I'm glad this isn't what my vows were like...

Yesterday marked the kick-off of the Age of Innocence Read-a-long, hosted by bookworm meets bookworm, and this dutiful little bookworm started a-readin'. A mere 20 pages in, I stumbled across this passage that defines the roles and expectations of husband and wife in the late 19th century.
"The knowing people said it was Beaufort himself who trained the servants, taught the chef new dishes, told the gardeners what hothouse flowers to grow for the dinner-table and the drawing rooms, selected the guests, brewed the after-dinner punch and dictated little notes his wife wrote to her friends. If he did, these domestic activities were privately performed, and he presented to the world the appearance of a careless and hospitable millionaire strolling into his own drawing room with the detachment of an invited guest, and saying: 'My wife's gloxinias are a marvel, aren't they? I believe she gets them out from Kew.'"
I'm going to like this book, I can already tell, but I sure am glad that isn't what I was signing up for when I said "I will.*"
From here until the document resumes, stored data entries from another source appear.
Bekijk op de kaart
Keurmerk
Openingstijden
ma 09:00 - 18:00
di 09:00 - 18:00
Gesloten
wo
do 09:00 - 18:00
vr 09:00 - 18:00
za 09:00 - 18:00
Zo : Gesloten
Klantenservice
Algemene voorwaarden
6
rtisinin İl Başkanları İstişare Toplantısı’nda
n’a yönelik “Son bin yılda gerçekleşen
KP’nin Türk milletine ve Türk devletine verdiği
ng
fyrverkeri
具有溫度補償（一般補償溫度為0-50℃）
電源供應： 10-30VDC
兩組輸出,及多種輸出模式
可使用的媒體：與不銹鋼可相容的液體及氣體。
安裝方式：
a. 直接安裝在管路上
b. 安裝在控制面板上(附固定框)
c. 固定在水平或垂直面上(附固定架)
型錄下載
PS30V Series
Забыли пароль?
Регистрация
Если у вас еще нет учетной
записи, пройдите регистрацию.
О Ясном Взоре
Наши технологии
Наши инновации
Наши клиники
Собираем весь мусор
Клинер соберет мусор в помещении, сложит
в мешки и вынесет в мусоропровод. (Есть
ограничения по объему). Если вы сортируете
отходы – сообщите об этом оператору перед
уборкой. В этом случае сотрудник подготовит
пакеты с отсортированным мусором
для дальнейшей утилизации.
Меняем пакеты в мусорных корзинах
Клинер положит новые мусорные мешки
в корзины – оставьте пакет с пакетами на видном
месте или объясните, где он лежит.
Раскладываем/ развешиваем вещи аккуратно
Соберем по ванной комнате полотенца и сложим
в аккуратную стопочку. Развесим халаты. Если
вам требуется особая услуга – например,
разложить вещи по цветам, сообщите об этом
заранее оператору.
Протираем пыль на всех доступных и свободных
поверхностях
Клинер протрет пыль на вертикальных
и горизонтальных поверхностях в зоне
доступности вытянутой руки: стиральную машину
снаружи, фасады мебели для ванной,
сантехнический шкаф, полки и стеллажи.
*They don't say "I do" in most traditional wedding vows. The things you learn.


  1. At every wedding I've been to I've had to resist the urge to shout "I will/I do" when it was the groom's turn. Just to see what happens.

  2. Wow! I am participating in the read-along but I'v yet to start. Now I'm even more excited!

  3. LOL! Amen for not signing up for THAT! I loved The Age of Innocence--my fave of Wharton's books I've read so far.


  4. Although there's still a lot of change due for women, I am so thankful that things are different now!